Born in Medina, New York, he was a star student at Cornell University, where he became interested in beetles and started on a revision of the Nearctic Silphidae. He graduated in 1942, the same year that he married his high school sweetheart Mary Ennis.[2]

His first job was at the New York State Conservation Department, studying the stomach contents of game birds, but in July 1942 he joined the US Army (as a private) and was sent to Lowry Air Force Base to study the Sperry bombsight.[2] After this diversion into non-insect work, he went to Avon Park Air Force Range in Florida to survey the mosquito population and control it, and from there to the Army School of Malariology in Panama to teach mosquito taxonomy.[1]

In October 1945 he was discharged and returned to Cornell for graduate study, where he studied under Robert Matheson and Walter Muenscher, receiving a master's degree in 1946 and the doctorate in 1948, where he returned to beetle work, revising the Oedemeridae.[3] He started the Coleopterist's Bulletin in 1947, while still a grad student.

In July 1948, the newly minted Dr.

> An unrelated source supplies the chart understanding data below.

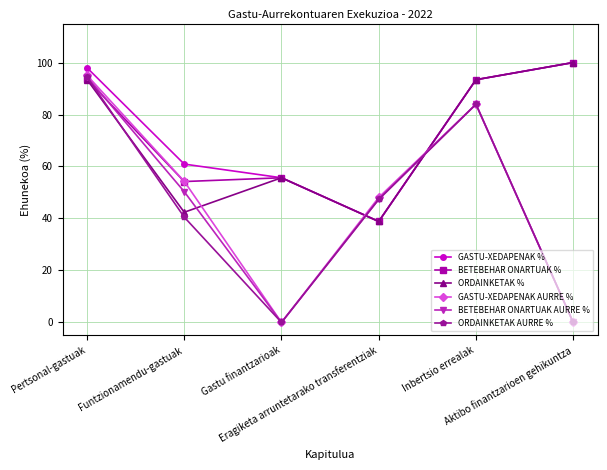

What is the maximum value for GASTU-XEDAPENAK AURRE %?

95.1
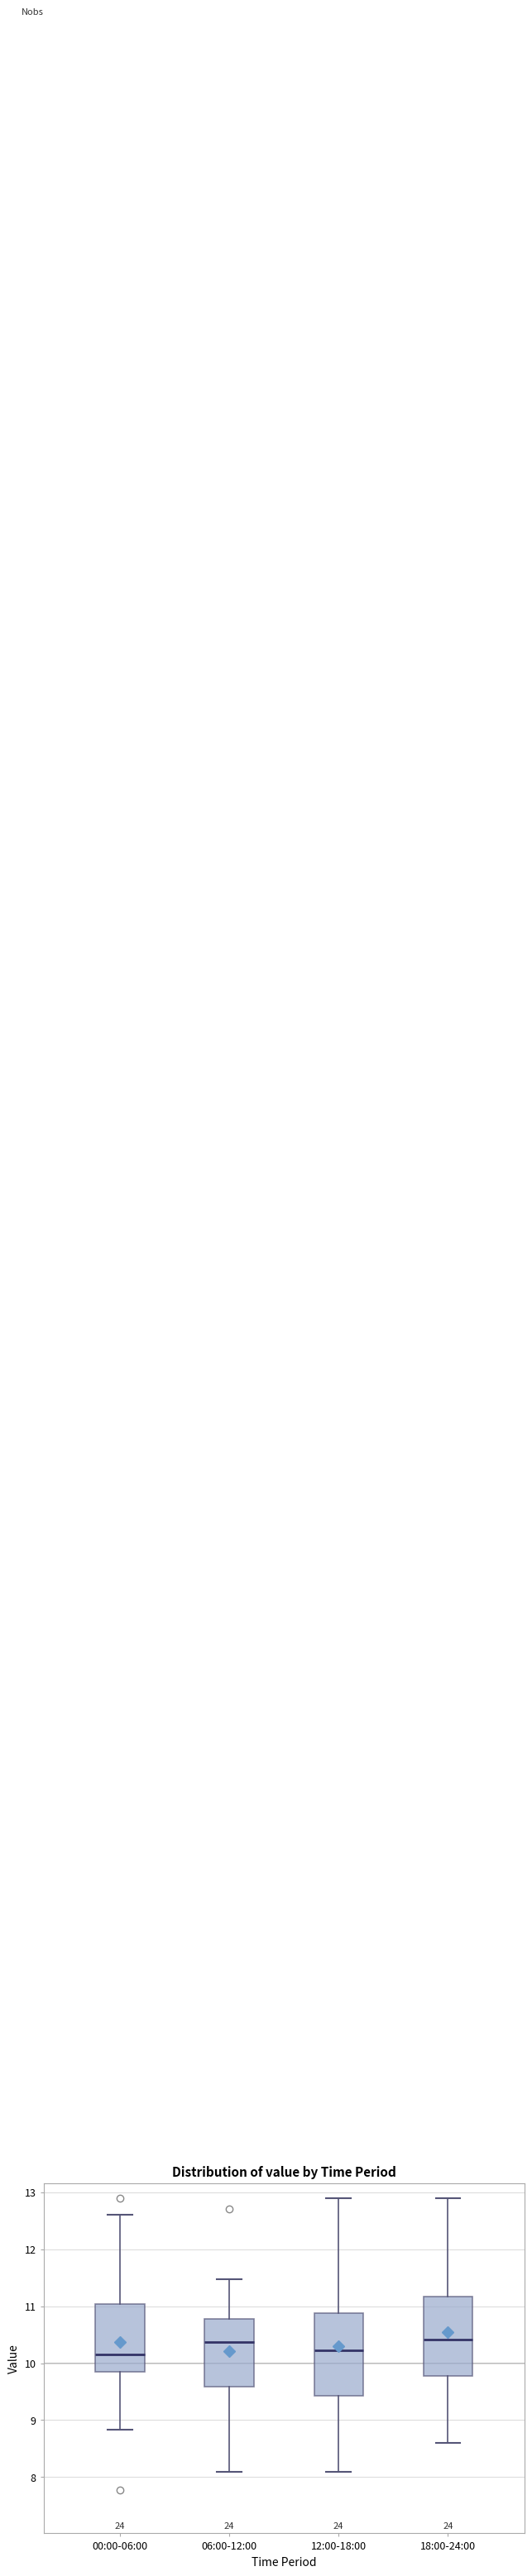

Reading left to right, read every box against the y-axis: the position of its median line, the range the box covers, and the ends of its whiskers. The values are not printed on the chart, so give them approximately, as read against the axis.

00:00-06:00: median 10.2, box 9.9 to 11.0, whiskers 8.8 to 12.6
06:00-12:00: median 10.4, box 9.6 to 10.8, whiskers 8.1 to 11.5
12:00-18:00: median 10.2, box 9.4 to 10.9, whiskers 8.1 to 12.9
18:00-24:00: median 10.4, box 9.8 to 11.2, whiskers 8.6 to 12.9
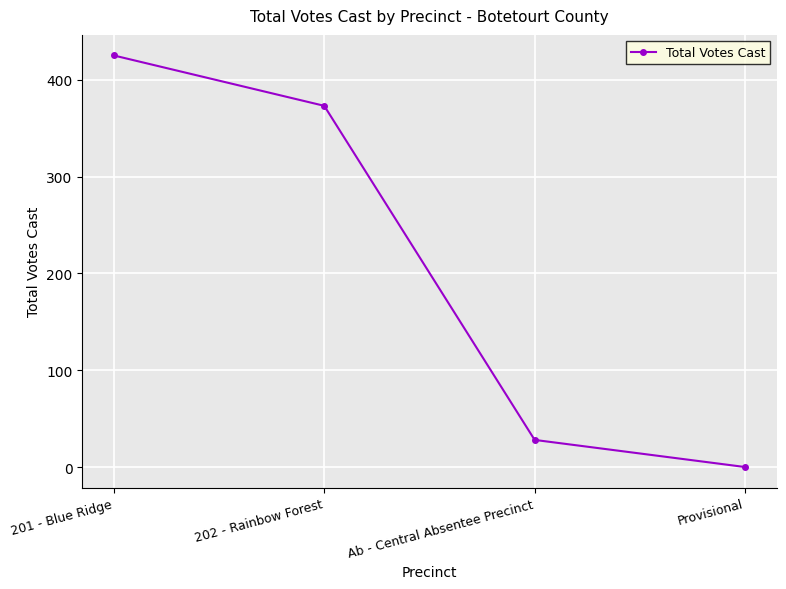

Which category has the lowest value across all series?

Provisional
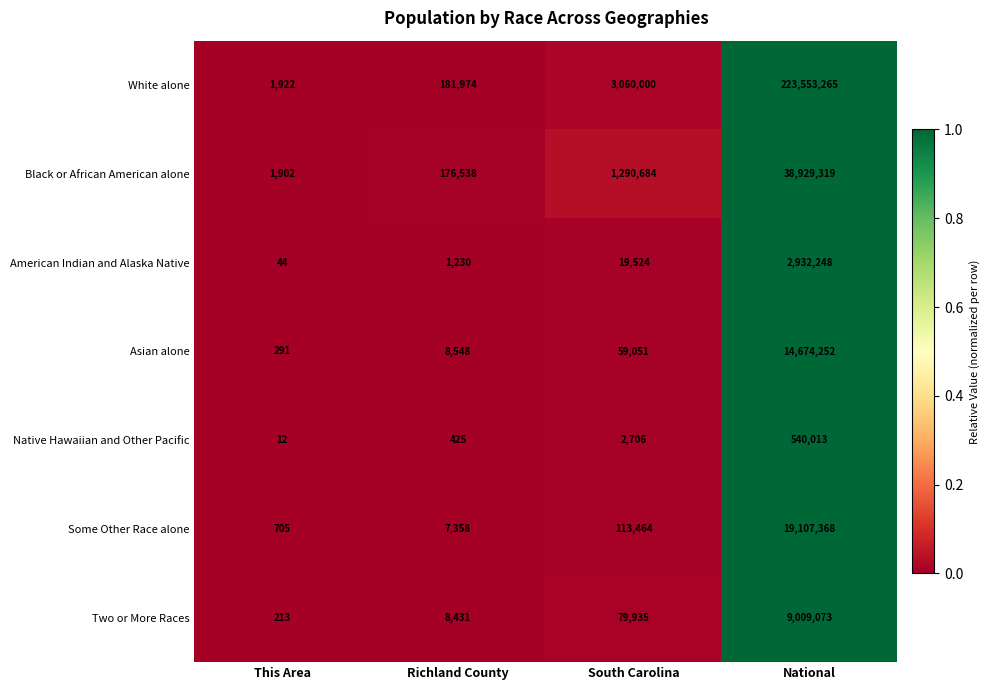

Where is Some Other Race alone nearest to the value 9554036?

South Carolina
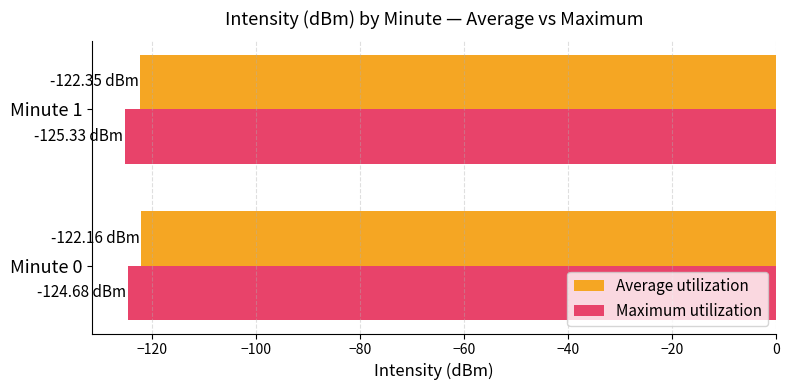

What is the difference between the highest and lowest values at Minute 1?

3.0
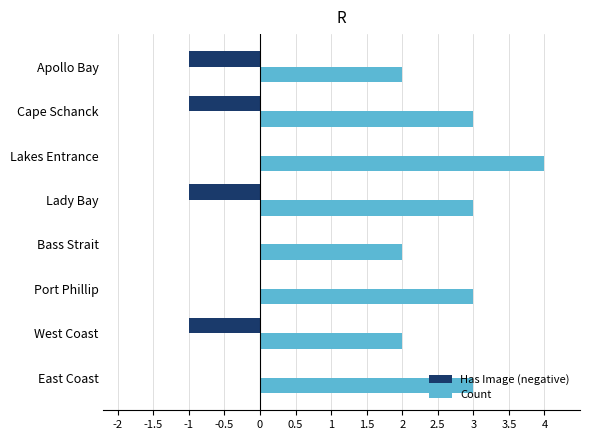

Which category has the highest value in the Count series?

Lakes Entrance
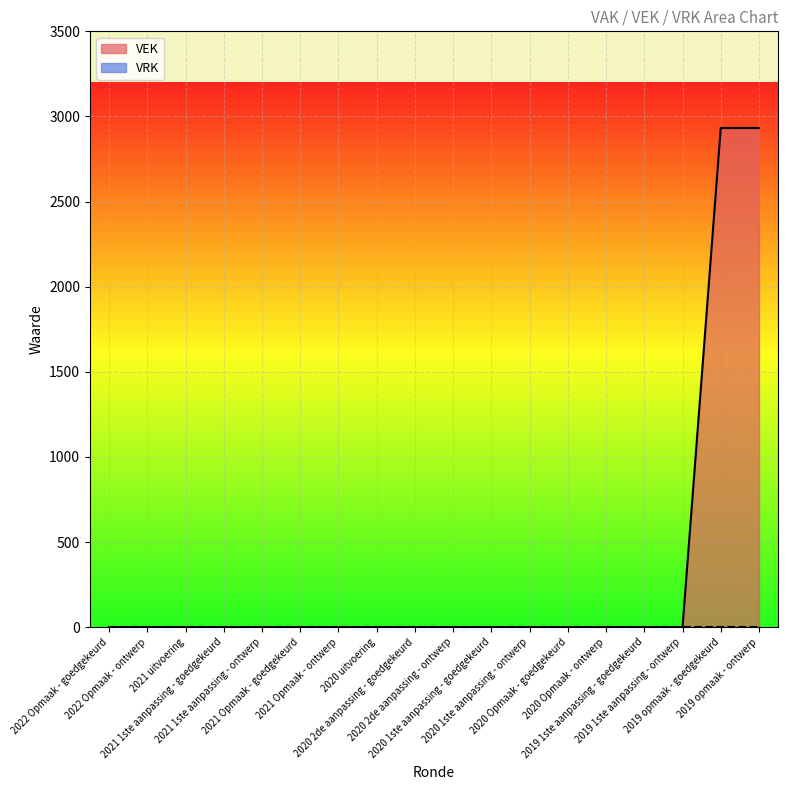

Between 2020 uitvoering and 2021 1ste aanpassing - goedgekeurd, which is larger?

2020 uitvoering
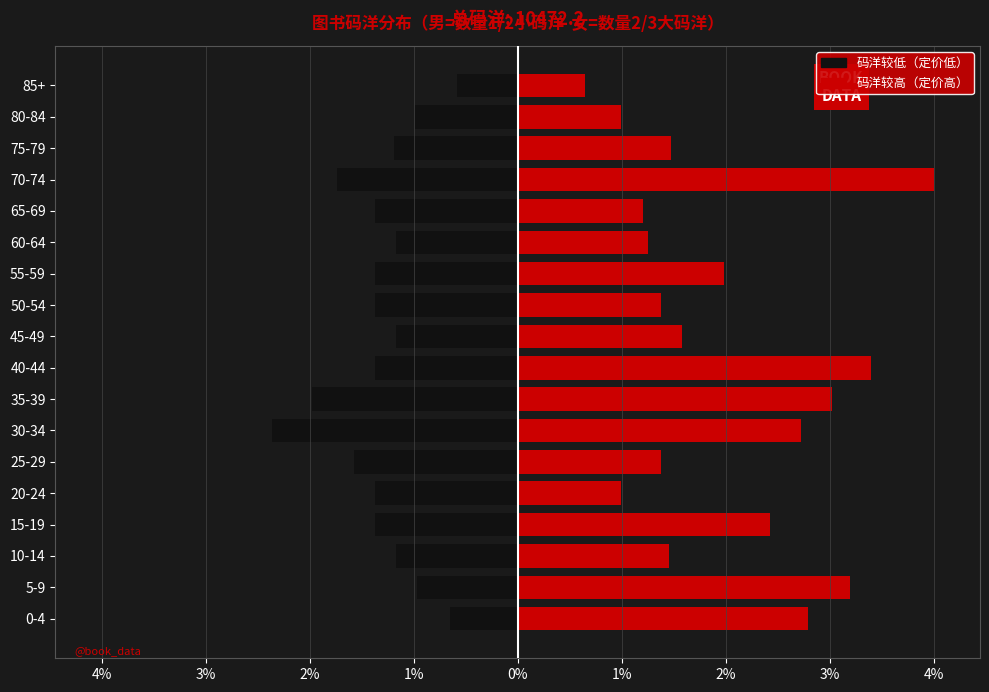

The value of 男（码洋较小） at 60-64 is -2.0. True or false?

False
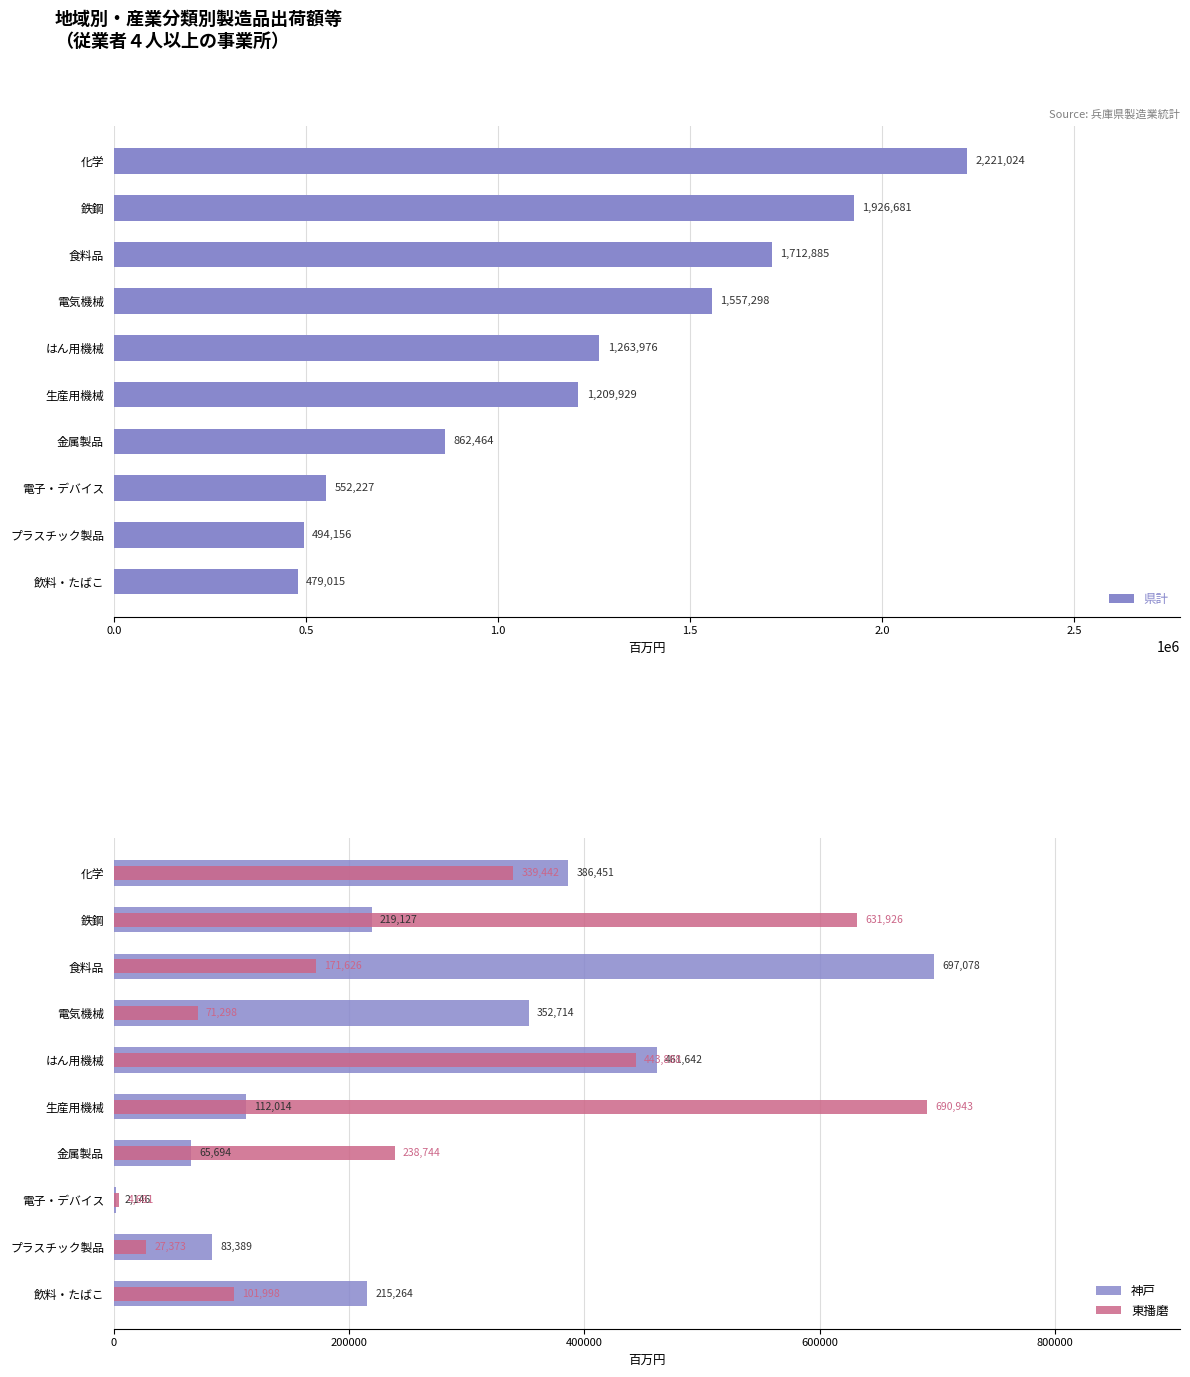

True or false: 県計 has a value of 728152 at 鉄鋼.

False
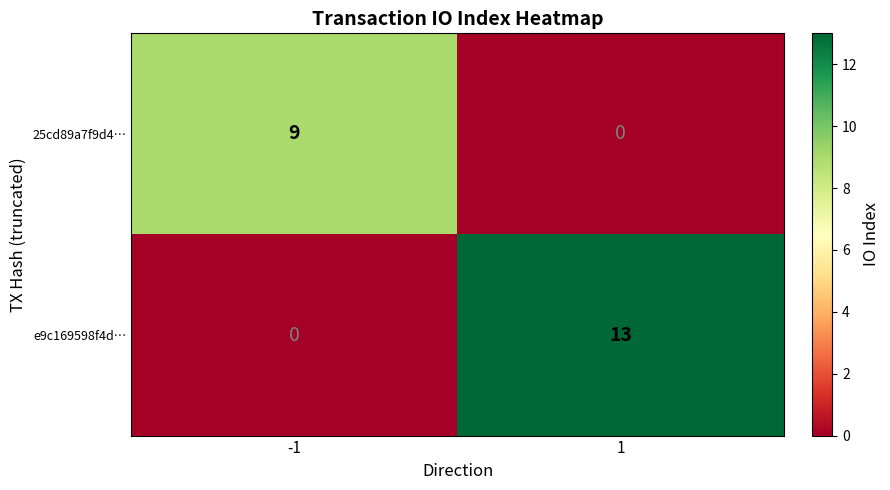

Rank the series by their average value, from highest to lowest.

e9c169598f4d…, 25cd89a7f9d4…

Arnett moved to Arlington, Virginia and went to work for the USDA as a beetle taxonomist. He returned to academia in 1954 however, as head of the biology department of Saint John Fisher College in Rochester, New York, then to The Catholic University of America in 1958, where he published his best-known work Beetles of the United States (1963).[4] In 1966 Arnett moved to Purdue University, later spending three years as Henry L. Beadel Fellow at the Tall Timbers Research Station near Tallahassee, Florida, and then in 1973 moving to Siena College in Loudonville, New York.[1]

In 1979 he resigned his position to write full-time, publishing several books, then in 1982 founding Flora and Fauna Publications in Gainesville, Florida.[3] The company was bought by E.J. Brill Publishers, but in 1989 they stopped doing biology, and he formed Sandhill Crane Press to continue with his work.[4] He also founded the Center for Systematic Entomology during this time.

He died at his home in Gainesville, while working on a new handbook American Beetles, which was published posthumously.


  • Beetles of the United States (1963)
  • An Introduction to Plant Biology (1970)
  • Plant Biology: A Concise Introduction (1977)
  • The Naturalists' Directory and Almanac (1979)
  • How to Know the Beetles (1980)
  • (with Richard L. Jacques, Jr.) Simon & Schuster's Guide to Insects (1981)
  • Insect Life: A Field Entomology Manual for the Amateur Naturalist (1985)
  • American Insects: Handbook of the Insects of America North of Mexico (1985, 2nd ed. 2000)
  • (with Eugene Gerberg) Florida Butterflies (1989)
  • The Insect & Spider Collections of the World (1993)
  • (with N. M. Downie) The Beetles of Northeastern North America (1997)
  • (with Michael C. Thomas) American Beetles (CRC Press, 2001)


  1. ^ a b c Gerberg, Eugene (March 1999). "Ross H. Arnett, Jr. (1919-1999)". Insecta Mundi. 13: 95–96.
  2. ^ a b Gerberg, Eugene (1 July 1999). "Ross Harold Arnett, Jr". American Entomologist. 45 (3): 191–192. doi:10.1093/ae/45.3.191a.
  3. ^ a b O'Brien, Charles (September 2006). "Dr. Ross H. Arnett, Jr.: Pioneer Coleopterist and Publisher". Florida Entomologist. 89 (3): 421–424. doi:10.1653/0015-4040(2006)89[421:DRHAJP]2.0.CO;2.
  4. ^ a b Gerberg, E.J. (1999). "In memorium: Ross Harold Arnett, Jr. 1919-1999". Florida Entomologist. 82 (4): 644–645.